Als u TLS voor een toepassing wilt configureren, moet u eerst een TLS/SSL-certificaat ophalen dat is ondertekend door een certificeringsinstantie (CA), een vertrouwde derde partij die certificaten voor dit doel uitgeeft. Als u er nog geen hebt, moet u er een verkrijgen van een bedrijf dat TLS/SSL-certificaten verkoopt.

Het certificaat moet voldoen aan de volgende vereisten voor TLS/SSL-certificaten in Azure:

  • Het certificaat moet een openbare sleutel bevatten.
  • Het certificaat moet worden gemaakt voor sleuteluitwisseling en kan worden geëxporteerd naar een PFX-bestand (Personal Information Exchange).

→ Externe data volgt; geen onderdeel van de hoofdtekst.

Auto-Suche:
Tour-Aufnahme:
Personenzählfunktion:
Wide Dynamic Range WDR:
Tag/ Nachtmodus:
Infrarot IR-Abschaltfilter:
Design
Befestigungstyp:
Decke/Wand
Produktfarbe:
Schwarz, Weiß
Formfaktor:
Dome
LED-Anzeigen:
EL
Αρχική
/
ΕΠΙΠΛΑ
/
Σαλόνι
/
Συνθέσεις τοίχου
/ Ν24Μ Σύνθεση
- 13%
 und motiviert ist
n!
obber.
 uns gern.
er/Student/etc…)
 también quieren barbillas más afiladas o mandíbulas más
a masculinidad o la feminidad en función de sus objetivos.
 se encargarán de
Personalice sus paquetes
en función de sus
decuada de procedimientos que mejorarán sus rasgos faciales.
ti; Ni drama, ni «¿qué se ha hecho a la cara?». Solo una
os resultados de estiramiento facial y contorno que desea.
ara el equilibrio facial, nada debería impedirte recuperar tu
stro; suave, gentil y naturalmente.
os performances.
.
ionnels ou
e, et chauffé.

  • De onderwerpnaam van het certificaat moet overeenkomen met het domein dat wordt gebruikt voor toegang tot de cloudservice. U kunt geen TLS/SSL-certificaat verkrijgen van een certificeringsinstantie (CA) voor het cloudapp.net domein. U moet een aangepaste domeinnaam verkrijgen die u kunt gebruiken bij het openen van uw service. Wanneer u een certificaat aanvraagt bij een CA, moet de onderwerpnaam van het certificaat overeenkomen met de aangepaste domeinnaam die wordt gebruikt voor toegang tot uw toepassing. Als uw aangepaste domeinnaam bijvoorbeeld contoso.com vraagt u een certificaat aan bij uw CA voor *.contoso.com of www.contoso.com.

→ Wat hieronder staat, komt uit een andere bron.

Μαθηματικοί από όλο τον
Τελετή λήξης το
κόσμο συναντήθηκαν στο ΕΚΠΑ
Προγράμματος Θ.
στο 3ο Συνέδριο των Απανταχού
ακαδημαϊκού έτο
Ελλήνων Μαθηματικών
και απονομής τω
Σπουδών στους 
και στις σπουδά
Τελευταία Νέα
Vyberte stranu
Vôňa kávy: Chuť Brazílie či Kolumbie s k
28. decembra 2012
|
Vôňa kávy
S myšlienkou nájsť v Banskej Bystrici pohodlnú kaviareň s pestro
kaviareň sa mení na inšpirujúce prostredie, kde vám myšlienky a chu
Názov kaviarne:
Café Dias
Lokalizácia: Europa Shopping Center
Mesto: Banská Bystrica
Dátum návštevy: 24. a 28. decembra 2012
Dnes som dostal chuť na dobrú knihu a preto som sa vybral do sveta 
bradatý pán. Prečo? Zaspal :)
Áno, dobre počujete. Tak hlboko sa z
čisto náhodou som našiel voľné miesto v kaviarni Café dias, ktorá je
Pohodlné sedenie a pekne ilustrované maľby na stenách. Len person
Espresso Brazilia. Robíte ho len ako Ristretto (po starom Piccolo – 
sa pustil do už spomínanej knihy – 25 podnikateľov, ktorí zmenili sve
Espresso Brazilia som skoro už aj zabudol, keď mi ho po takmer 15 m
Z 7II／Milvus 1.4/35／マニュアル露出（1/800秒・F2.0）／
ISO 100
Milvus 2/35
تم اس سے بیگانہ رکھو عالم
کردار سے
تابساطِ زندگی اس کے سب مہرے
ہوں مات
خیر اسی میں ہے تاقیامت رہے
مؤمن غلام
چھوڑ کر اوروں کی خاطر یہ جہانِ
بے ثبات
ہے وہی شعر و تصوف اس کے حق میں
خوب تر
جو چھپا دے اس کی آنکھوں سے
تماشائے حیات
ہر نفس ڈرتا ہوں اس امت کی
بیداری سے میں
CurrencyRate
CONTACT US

  • Het certificaat moet minimaal 2048-bits versleuteling gebruiken.

Voor testdoeleinden kunt u een zelfondertekend certificaat maken en gebruiken. Een zelfondertekend certificaat wordt niet geverifieerd via een CA en kan het cloudapp.net-domein gebruiken als de website-URL. De volgende taak maakt bijvoorbeeld gebruik van een zelfondertekend certificaat waarin de algemene naam (CN) die in het certificaat wordt gebruikt , is sslexample.cloudapp.net.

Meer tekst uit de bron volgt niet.